- Data for processing -
::::

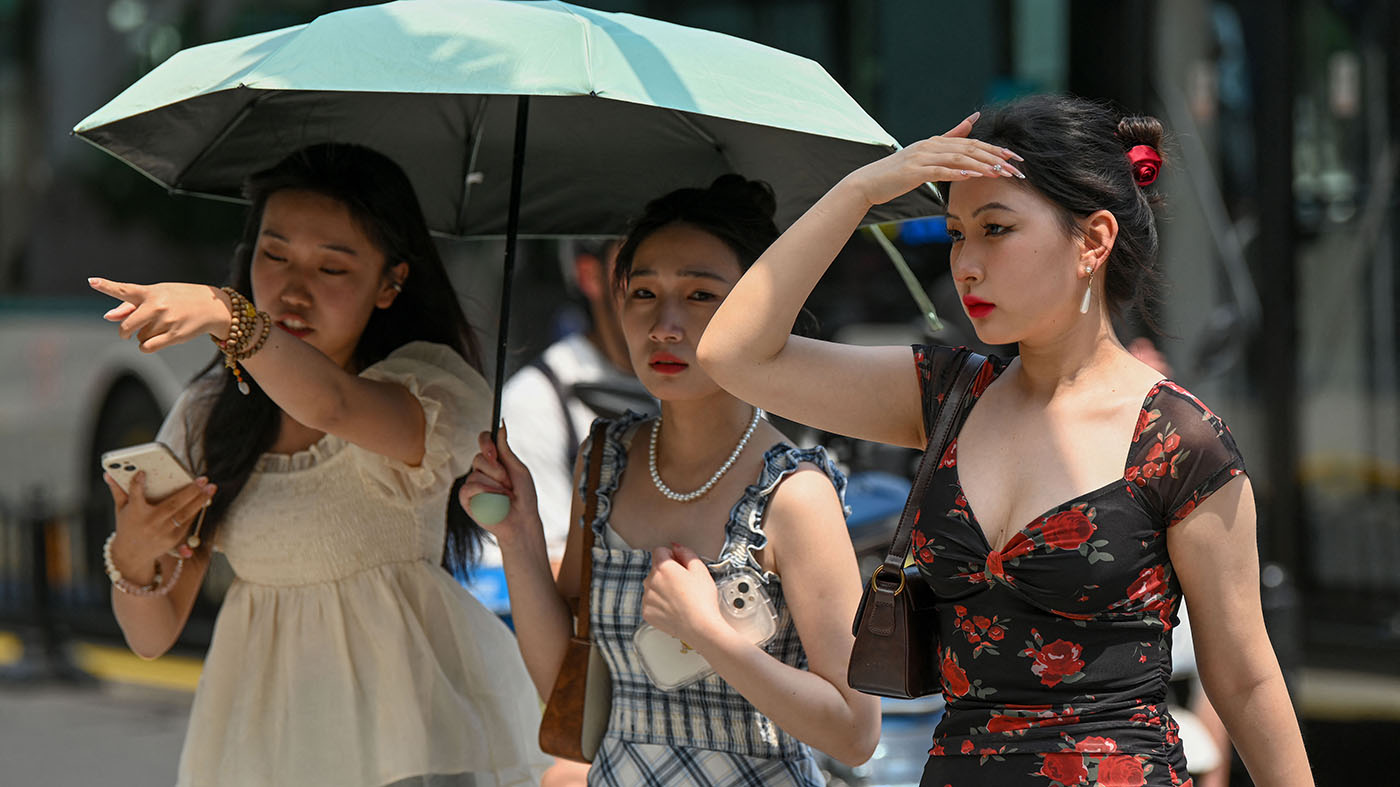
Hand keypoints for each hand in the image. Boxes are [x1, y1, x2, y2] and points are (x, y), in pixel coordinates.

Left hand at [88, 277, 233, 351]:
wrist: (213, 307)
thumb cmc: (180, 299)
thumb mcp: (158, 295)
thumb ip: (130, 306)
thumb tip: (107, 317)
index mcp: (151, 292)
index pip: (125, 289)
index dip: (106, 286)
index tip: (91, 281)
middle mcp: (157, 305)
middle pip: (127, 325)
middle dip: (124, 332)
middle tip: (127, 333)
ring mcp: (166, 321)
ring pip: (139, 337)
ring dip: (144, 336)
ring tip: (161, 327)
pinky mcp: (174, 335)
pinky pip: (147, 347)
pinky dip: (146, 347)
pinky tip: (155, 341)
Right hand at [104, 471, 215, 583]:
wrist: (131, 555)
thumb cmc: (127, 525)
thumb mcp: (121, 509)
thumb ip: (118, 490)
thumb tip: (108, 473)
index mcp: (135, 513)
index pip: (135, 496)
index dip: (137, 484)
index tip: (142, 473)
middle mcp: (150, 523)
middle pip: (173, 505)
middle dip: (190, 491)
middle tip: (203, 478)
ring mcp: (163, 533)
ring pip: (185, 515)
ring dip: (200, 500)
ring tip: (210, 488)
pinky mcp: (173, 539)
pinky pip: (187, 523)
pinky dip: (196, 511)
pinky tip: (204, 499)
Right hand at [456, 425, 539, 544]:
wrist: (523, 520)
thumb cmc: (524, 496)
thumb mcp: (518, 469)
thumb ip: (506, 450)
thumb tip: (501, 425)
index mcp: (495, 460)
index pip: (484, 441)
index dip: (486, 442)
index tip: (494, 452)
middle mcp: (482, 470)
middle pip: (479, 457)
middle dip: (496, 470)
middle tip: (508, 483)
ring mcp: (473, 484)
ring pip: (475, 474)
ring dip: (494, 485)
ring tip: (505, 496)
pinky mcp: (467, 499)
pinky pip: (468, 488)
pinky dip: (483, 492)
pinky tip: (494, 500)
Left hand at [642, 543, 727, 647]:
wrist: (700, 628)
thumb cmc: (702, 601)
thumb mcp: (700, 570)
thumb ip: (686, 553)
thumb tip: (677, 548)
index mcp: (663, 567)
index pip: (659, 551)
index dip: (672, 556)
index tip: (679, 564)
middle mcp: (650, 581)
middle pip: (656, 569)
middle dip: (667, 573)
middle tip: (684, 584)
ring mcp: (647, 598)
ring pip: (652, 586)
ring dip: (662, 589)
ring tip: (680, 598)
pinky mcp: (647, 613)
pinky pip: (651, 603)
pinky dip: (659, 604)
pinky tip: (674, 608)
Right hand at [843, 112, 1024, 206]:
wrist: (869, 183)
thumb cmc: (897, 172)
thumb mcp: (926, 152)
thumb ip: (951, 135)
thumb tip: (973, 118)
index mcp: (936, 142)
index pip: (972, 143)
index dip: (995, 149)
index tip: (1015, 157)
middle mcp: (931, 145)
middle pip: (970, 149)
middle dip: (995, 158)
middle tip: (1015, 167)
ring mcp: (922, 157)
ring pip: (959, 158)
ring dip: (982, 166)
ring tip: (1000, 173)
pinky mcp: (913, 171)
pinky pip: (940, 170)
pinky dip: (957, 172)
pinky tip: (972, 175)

::::

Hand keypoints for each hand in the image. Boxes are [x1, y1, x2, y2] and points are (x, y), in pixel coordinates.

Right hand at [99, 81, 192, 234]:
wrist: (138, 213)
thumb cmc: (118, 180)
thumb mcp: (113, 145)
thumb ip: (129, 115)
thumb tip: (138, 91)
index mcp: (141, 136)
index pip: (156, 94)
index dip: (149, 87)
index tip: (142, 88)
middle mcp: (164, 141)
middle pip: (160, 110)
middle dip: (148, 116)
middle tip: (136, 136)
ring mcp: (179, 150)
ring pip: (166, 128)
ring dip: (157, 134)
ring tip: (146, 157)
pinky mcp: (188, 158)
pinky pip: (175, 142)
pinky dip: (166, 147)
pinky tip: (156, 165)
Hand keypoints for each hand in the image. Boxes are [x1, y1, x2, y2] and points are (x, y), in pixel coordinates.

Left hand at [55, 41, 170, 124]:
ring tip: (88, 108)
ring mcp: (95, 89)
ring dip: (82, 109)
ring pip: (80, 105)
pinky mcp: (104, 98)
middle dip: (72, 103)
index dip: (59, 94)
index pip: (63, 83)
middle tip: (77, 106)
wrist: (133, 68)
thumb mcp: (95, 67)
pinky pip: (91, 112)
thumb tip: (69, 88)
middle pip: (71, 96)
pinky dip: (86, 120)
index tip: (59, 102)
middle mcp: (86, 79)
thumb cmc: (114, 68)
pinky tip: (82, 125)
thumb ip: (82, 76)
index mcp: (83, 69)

::::

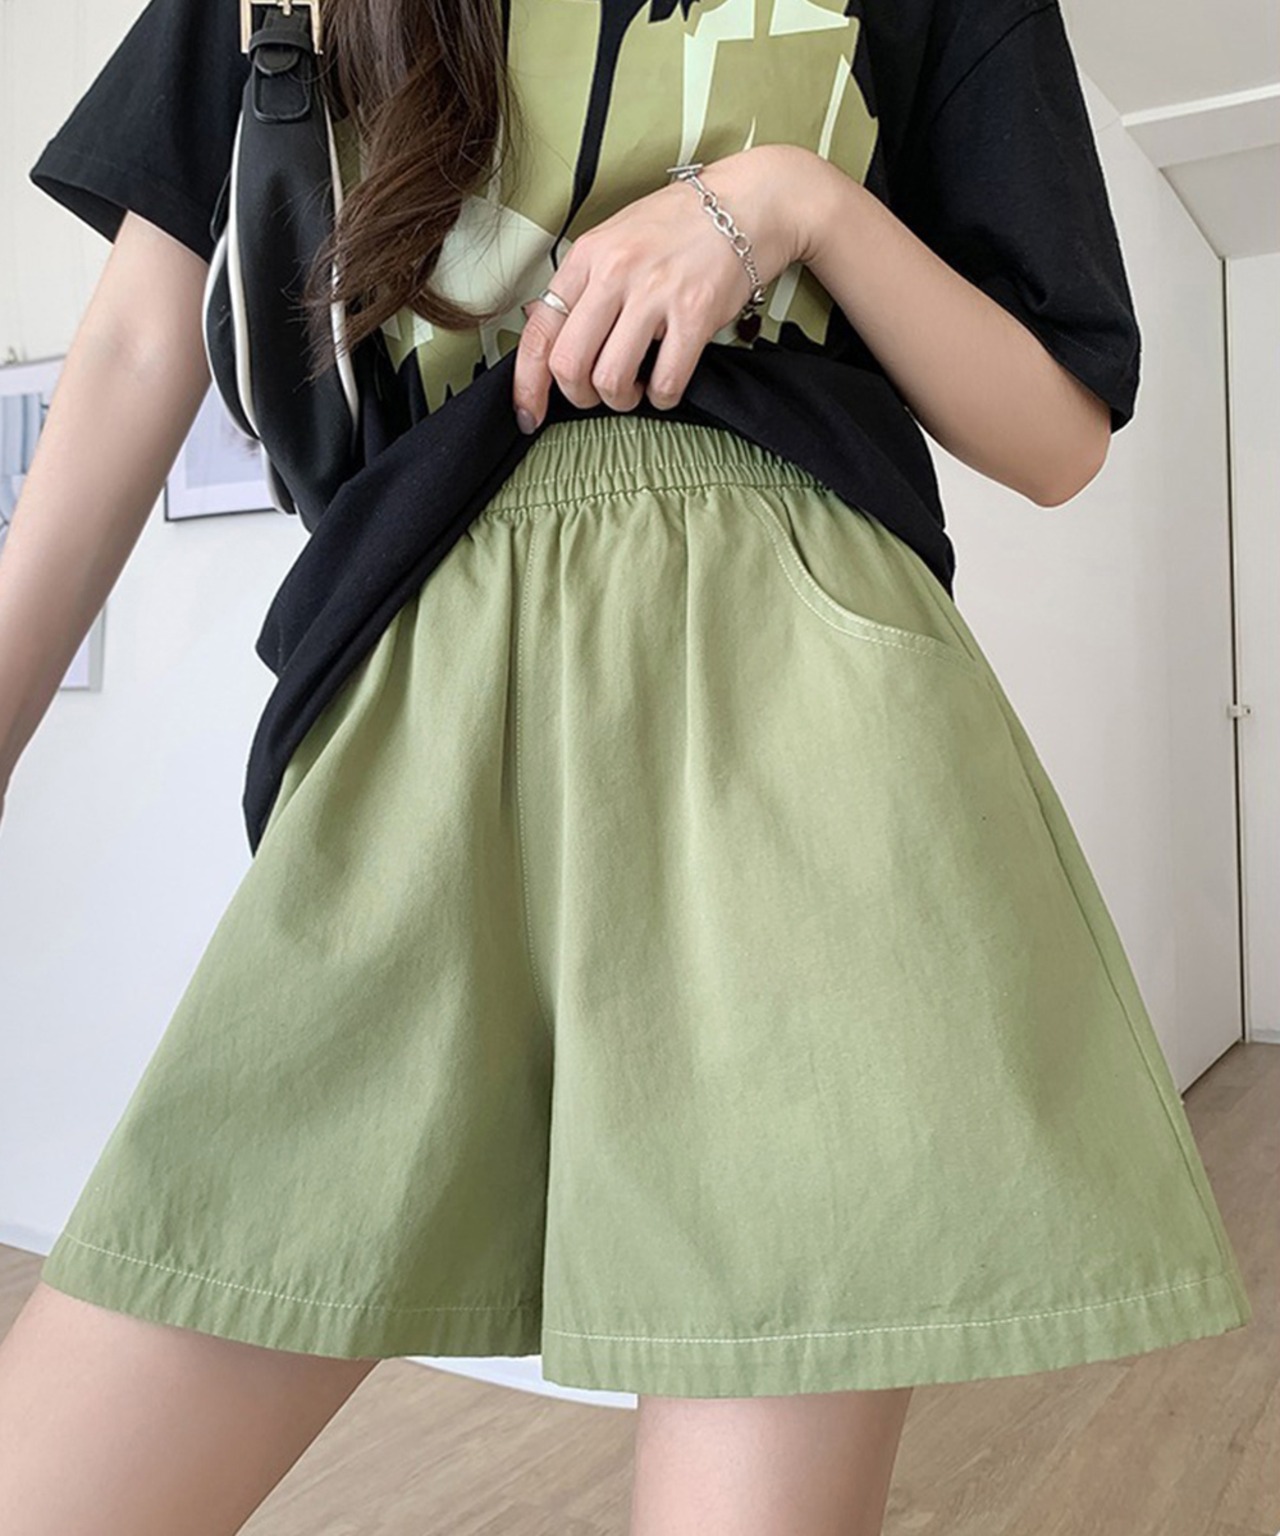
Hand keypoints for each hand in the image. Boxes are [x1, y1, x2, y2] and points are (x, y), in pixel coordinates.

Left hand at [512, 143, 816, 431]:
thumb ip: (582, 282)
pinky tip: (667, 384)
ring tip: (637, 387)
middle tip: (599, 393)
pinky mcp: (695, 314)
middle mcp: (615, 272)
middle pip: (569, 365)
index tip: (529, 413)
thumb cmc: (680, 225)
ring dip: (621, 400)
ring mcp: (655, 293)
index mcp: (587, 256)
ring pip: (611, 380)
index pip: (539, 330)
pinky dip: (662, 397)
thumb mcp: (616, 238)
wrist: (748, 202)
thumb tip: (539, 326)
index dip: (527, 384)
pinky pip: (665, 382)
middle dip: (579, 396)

::::

- Task directions -
Output the lines of the records above exactly as they appear, from the line containing "thumb mcp: (518, 469)" through the line containing "ring pip: (475, 474)".

- Exercise output -
thumb mcp: (518, 469)
thumb ip: (506, 450)
thumb tip: (501, 425)
index mcp: (495, 460)
index pip: (484, 441)
index dip: (486, 442)
index tip: (494, 452)
middle mcp: (482, 470)
middle pip: (479, 457)
middle dip: (496, 470)
middle tip: (508, 483)
ring mcp: (473, 484)
ring pip: (475, 474)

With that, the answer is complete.